* Challenge *
Count the lines in the items below that contain the string "Example". State only the number.

+---+

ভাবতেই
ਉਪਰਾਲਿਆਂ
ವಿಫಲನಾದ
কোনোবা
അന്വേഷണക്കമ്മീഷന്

+---+

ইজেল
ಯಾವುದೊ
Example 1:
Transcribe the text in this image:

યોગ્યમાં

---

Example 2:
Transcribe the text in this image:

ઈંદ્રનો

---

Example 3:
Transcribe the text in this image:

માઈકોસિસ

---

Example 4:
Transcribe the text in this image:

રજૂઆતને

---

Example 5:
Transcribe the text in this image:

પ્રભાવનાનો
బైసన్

+---+

* Written answer *
5